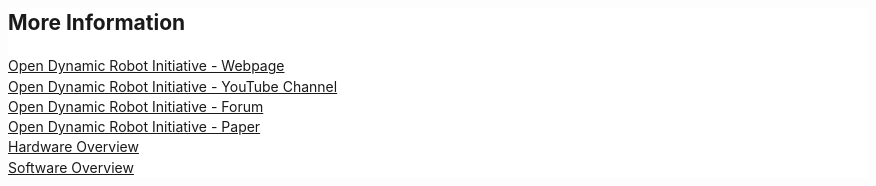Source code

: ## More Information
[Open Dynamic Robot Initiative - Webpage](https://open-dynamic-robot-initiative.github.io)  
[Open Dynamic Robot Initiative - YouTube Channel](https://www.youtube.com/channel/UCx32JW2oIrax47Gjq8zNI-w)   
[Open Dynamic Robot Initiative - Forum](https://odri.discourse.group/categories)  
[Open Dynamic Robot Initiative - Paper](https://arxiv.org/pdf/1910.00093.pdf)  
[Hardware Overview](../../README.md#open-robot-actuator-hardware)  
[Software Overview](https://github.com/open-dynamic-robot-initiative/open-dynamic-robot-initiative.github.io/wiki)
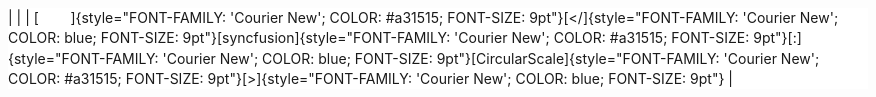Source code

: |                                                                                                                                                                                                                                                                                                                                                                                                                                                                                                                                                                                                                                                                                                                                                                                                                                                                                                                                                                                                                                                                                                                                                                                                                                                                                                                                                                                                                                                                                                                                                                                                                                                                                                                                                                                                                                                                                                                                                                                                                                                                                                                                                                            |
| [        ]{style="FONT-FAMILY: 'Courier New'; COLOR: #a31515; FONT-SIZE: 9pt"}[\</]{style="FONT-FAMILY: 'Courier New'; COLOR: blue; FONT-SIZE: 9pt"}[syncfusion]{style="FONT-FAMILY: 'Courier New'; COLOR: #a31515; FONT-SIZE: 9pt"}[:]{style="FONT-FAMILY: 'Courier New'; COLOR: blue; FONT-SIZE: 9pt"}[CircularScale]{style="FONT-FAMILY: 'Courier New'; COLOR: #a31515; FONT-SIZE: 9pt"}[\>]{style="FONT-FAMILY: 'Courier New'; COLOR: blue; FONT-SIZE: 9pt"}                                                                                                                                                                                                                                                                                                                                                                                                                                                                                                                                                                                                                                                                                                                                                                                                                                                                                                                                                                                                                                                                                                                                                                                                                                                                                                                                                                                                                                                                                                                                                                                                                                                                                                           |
━━━━
Pick out each line of the material above that contains the string "github", counting only matches with the same letter case.

[Open Dynamic Robot Initiative - Webpage](https://open-dynamic-robot-initiative.github.io)  
[Software Overview](https://github.com/open-dynamic-robot-initiative/open-dynamic-robot-initiative.github.io/wiki)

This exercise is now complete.